Sniffing out cancer is as easy as breathing

(Nanowerk News) Early detection and regular screening for cancer can save many lives. However, such services have traditionally required booking hospital appointments and tests, sometimes weeks in advance. In most cases, delays in diagnosis and treatment mean the disease becomes harder to treat.
To address these issues, the EU-funded SNIFFPHONE project has developed an innovative system that can detect gastric cancers. The project team has built and refined a prototype hand-held device through which a person’s breath is captured by an array of highly sensitive chemical sensors made from nanomaterials.
Prof. Hossam Haick of Technion's Wolfson Faculty of Chemical Engineering presents SNIFFPHONE, a Horizon 2020 EU project that has harnessed nanotechnology, (bio)chemistry, materials engineering, process engineering, biomedical engineering, electrical engineering, and medicine to develop and test a miniaturized system that relies on an artificially intelligent nanoarray for an inexpensive, fast, non-invasive detection of gastric cancer via exhaled breath.
The results are recorded, stored and pre-processed by the breath analyser, which is connected via Bluetooth to a user’s smart phone. This allows the information to be transferred wirelessly via an internet connection to a remote external server.
Using statistical pattern recognition, the data is interpreted to create a clinical report which includes the screening results and personal information such as a patient’s age and weight. This file is then sent to the attending doctor who can advise on the next course of action for the patient.

A pivotal change

A mobile phone app provides instructions on how to use the breath analyser and instantly delivers the results back to the user. Meanwhile, healthcare professionals can use the project’s web application to search and select patients, view results over time, and check the status of the disease.
‘The most essential breakthrough is the ability of our device to discriminate cancer patients from healthy volunteers with an accuracy of about 93 %,’ explains project scientific director Dr Gidi Shani from Technion – the Israel Institute of Technology.
Project team leader Prof. Hossam Haick adds: ‘The value of early detection cannot be over-estimated in the fight against cancer – and if we can make check-ups inexpensive, effortless and comfortable we can increase their public uptake and so instigate a pivotal change in the toll cancer takes on humanity.’
As well as pre-screening, the project’s breath analyser could be used as a diagnostic tool for ongoing treatment.

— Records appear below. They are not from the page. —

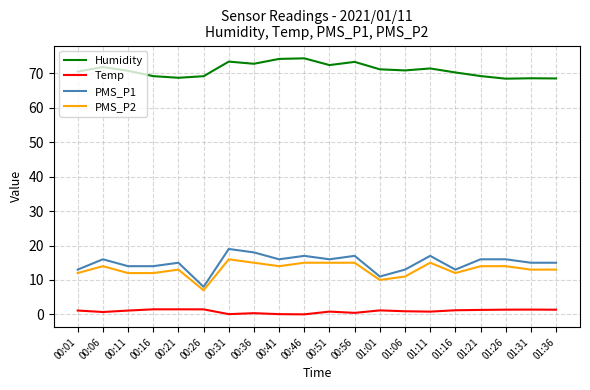

True or false: Temp and Humidity intersect in this chart.

False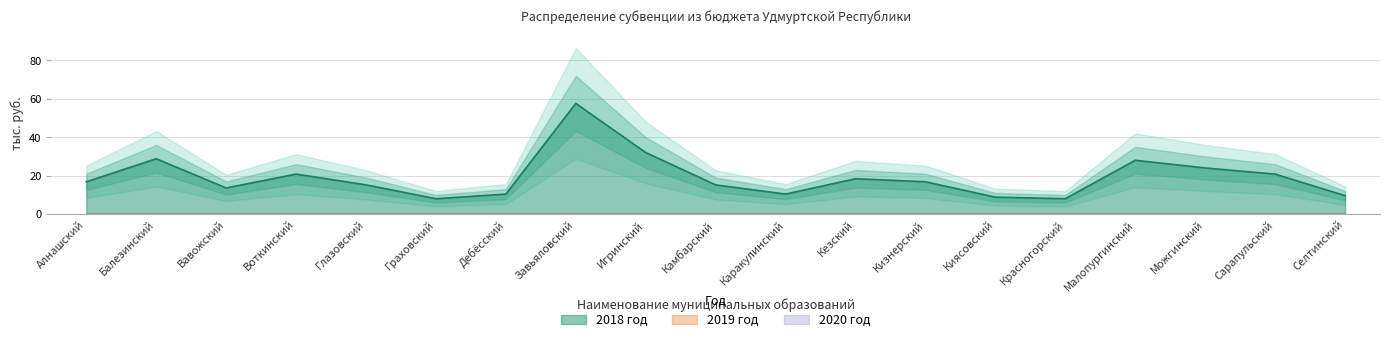

True or false: 2019 год has a value of 0.0 at Граховский.

True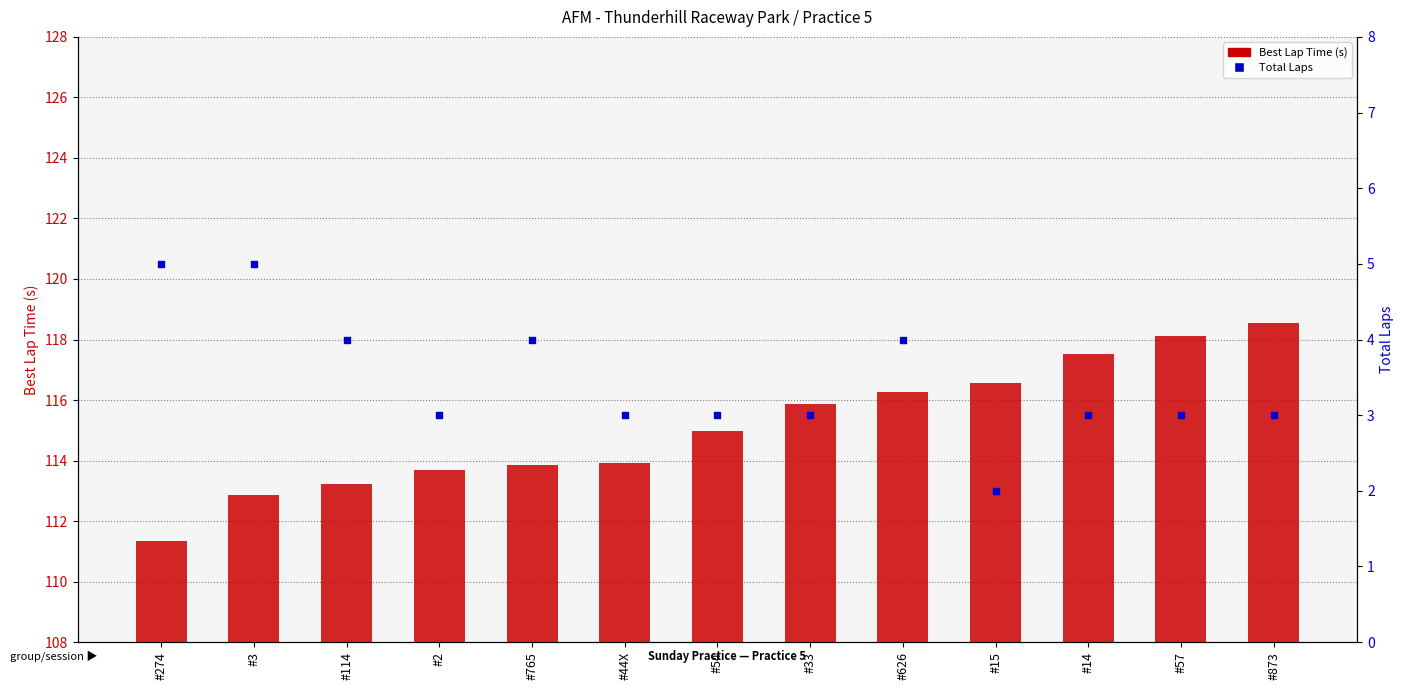

Which series contains the highest Y value?

Best Lap Time (s)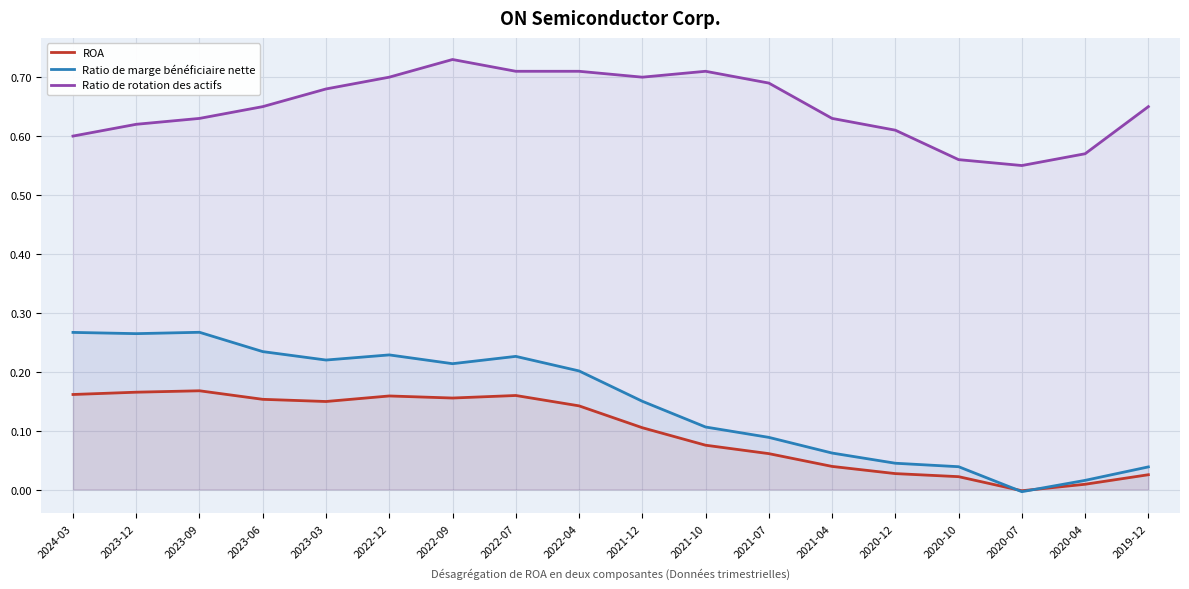

List the labels in order of Ratio de marge bénéficiaire nette value, smallest first.

2020-07, 2020-04, 2019-12, 2020-10, 2020-12, 2021-04, 2021-07, 2021-10, 2021-12, 2022-04, 2022-09, 2023-03, 2022-07, 2022-12, 2023-06, 2023-12, 2024-03, 2023-09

Patients can provide any number of samples during the day, wherever they are, cutting down on the need to visit the hospital or doctor’s surgery. The amount of data generated through regular tests can be automatically processed and analysed to provide an attending physician with a comprehensive surveillance report.

New project and trials

The project consortium brought together research and development teams, clinicians, four European SMEs and a large industrial company from six countries. Although SNIFFPHONE finished in February 2019, the work continues through another EU-supported project called VOGAS.
‘Through VOGAS, we will make further assessments of our prototype and additional modifications,’ adds Haick. ‘We will also examine how the effectiveness of the technology varies when trials are performed in different parts of the world.’
VOGAS also gives the project team an opportunity to explore the commercial potential of their technology. This will be achieved through the large clinical trials scheduled to take place in Latvia, Ukraine, Brazil, Chile and Columbia.
The SNIFFPHONE consortium was awarded the 2018 Innovation Award by the European Commission for most innovative project.